* _Exercise instructions_
Give back, word for word, the lines in the listing below from the one holding "9: (211, 75, 11.22)" down to the one holding "39: (349, 283, 1.15)", both ends included.

* _Listed records_
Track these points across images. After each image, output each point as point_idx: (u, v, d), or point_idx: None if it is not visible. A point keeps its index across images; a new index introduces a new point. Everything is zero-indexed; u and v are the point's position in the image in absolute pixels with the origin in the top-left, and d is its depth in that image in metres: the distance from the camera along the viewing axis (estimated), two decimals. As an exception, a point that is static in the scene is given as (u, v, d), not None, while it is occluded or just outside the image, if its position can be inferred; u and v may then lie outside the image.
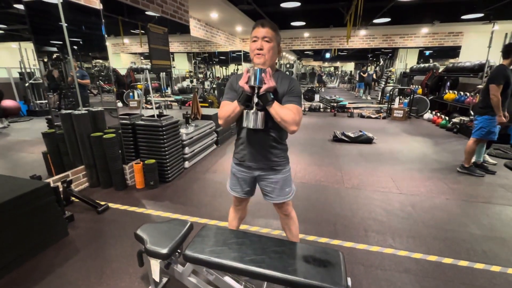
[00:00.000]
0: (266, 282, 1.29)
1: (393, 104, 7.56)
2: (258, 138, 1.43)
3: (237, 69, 11.35)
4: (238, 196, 1.61)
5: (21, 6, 2.46)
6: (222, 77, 11.32)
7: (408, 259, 1.90)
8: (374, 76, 13.53)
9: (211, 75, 11.22)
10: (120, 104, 8.43)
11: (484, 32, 7.95)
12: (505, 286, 1.66)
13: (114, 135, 2.82)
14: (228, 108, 1.36)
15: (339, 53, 16.42)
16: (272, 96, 1.29)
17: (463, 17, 6.90)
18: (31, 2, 2.48)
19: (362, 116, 7.46)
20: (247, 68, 1.29)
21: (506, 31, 4.95)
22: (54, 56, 2.88)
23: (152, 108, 4.17)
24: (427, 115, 7.10)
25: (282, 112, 1.28)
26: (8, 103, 5.95)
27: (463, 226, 2.30)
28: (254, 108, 1.29)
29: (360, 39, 9.79)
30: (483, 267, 1.82)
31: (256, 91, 1.28)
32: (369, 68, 16.05)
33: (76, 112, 2.78)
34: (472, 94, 5.80)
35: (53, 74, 2.92)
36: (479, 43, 7.58)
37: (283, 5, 6.02)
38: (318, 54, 19.92)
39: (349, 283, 1.15)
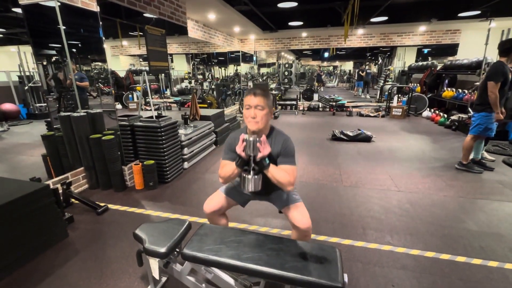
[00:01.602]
0: (263, 280, 1.30)
1: (392, 103, 7.57)
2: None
3: (236, 69, 11.37)
4: (227, 201, 1.66)
5: (19, 10, 2.48)
6: (221, 77, 11.34)
7: (406, 255, 1.91)
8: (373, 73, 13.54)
9: (209, 76, 11.24)
10: (119, 106, 8.44)
11: (481, 29, 7.96)
12: (502, 281, 1.68)
13: (113, 136, 2.84)
14: (227, 169, 1.45)
15: (338, 52, 16.41)
16: (267, 162, 1.37)
17: (460, 14, 6.90)
18: (29, 6, 2.50)
19: (361, 115, 7.47)
20: (243, 137, 1.35)
21: (502, 28, 4.96)
22: (53, 59, 2.90)
23: (151, 110, 4.18)
24: (426, 113, 7.12)
25: (278, 175, 1.37)
26: (8, 106, 5.97)
27: (460, 222, 2.31)
28: (251, 174, 1.37)
29: (358, 38, 9.80)
30: (480, 262, 1.83)
31: (252, 157, 1.36)
32: (367, 67, 16.06)
33: (75, 114, 2.80)
34: (470, 91, 5.81)
35: (59, 76, 2.94)
36: (476, 41, 7.57)
37: (280, 5, 6.03)
38: (316, 54, 19.92)
39: (346, 279, 1.16)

* _Exercise solution_
9: (211, 75, 11.22)
10: (120, 104, 8.43)
11: (484, 32, 7.95)
12: (505, 286, 1.66)
13: (114, 135, 2.82)
14: (228, 108, 1.36)
15: (339, 53, 16.42)
16: (272, 96, 1.29)
17: (463, 17, 6.90)
18: (31, 2, 2.48)
19: (362, 116, 7.46)
20: (247, 68, 1.29)
21: (506, 31, 4.95)
22: (54, 56, 2.88)
23: (152, 108, 4.17)
24: (427, 115, 7.10)
25: (282, 112, 1.28)
26: (8, 103, 5.95)
27: (463, 226, 2.30)
28: (254, 108, 1.29)
29: (360, 39, 9.79)
30: (483, 267, 1.82)
31: (256, 91, 1.28)
32: (369, 68, 16.05)
33: (76, 112, 2.78)
34: (472, 94, 5.80)
35: (53, 74, 2.92)
36: (479, 43, 7.58)
37: (283, 5, 6.02)
38: (318, 54, 19.92)
39: (349, 283, 1.15)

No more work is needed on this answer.